I was getting the constant feeling that my womb was going to drop out, a common sensation from fibroids apparently. I booked in with the female doctor and explained, yet again, my history. I got that phone call on holiday with one of my friends in the UK. Well, wasn’t this just one big womb party…
When I got home, I was then referred to the hospital to see a gynae specialist, who suggested a hysterectomy. The whole thing is a blur, because one minute I was explaining my symptoms, the next I was being told I was probably one of the most symptomatic people for endometriosis they had ever seen, that I definitely had at least one big fibroid, and that I needed my womb out.
“But,” I interjected, “why can’t you just do a laparoscopy and find out for definite? No one has ever done one!”
“Oh, no we can’t do that, you’re too overweight.” The nurse was still checking my blood pressure when I told her to stop, gathered up my things, and walked out.
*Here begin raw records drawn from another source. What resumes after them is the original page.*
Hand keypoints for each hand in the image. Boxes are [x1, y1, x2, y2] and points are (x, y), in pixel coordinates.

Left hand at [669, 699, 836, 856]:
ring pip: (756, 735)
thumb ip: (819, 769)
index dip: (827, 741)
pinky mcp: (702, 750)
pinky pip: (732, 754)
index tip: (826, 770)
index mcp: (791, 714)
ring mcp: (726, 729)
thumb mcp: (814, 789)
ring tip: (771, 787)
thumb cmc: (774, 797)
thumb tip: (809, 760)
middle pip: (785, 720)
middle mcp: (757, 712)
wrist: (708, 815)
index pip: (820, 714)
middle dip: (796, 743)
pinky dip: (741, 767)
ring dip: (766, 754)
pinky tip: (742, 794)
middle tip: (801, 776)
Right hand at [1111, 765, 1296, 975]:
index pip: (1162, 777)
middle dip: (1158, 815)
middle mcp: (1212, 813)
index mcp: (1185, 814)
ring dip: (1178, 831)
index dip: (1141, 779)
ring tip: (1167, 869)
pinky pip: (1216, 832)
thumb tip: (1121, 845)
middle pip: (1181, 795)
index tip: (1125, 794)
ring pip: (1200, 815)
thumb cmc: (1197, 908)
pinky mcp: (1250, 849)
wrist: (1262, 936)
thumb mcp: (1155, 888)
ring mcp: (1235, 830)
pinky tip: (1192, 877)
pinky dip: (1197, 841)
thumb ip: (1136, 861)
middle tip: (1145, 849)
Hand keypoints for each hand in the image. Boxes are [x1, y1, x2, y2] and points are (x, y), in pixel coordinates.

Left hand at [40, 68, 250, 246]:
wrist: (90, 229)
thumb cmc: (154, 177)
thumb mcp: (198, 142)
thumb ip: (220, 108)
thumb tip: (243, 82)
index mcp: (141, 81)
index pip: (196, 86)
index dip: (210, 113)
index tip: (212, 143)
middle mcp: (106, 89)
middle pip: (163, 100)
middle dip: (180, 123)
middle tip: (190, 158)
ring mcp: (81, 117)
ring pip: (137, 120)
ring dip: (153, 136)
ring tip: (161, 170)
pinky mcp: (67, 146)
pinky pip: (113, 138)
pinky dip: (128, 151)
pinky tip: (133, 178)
My doctor phoned the next day, asking me what had happened. I explained why the prospect of ripping my womb out, triggering an early menopause (which I absolutely did not know enough about to make a decision that quickly), and not even doing a laparoscopy “because I’m too overweight” seemed utterly absurd to me. So I still have my womb, I’m 40 now, I still dread my period every month, and I’m at what I feel Is a dead end, because no one will really listen.
And that’s where Endometriosis UK come in. The work they’re doing will help build awareness among medical practitioners, as well as the general public, which will directly help people like me. The more money Smutathon can raise to support them this year, the more hope I’ll have that things will be different for all those 14-year-olds panicking about their periods in future. So go donate now!
(For the record I’m a size 18, weigh about…oh who the fuck cares. Weight or no weight, you should get the care you deserve. Good thing I never wanted children either, what a shit show that would have been!)
*NOTE: this is the author’s opinion, and does not reflect the views of the Smutathon Team.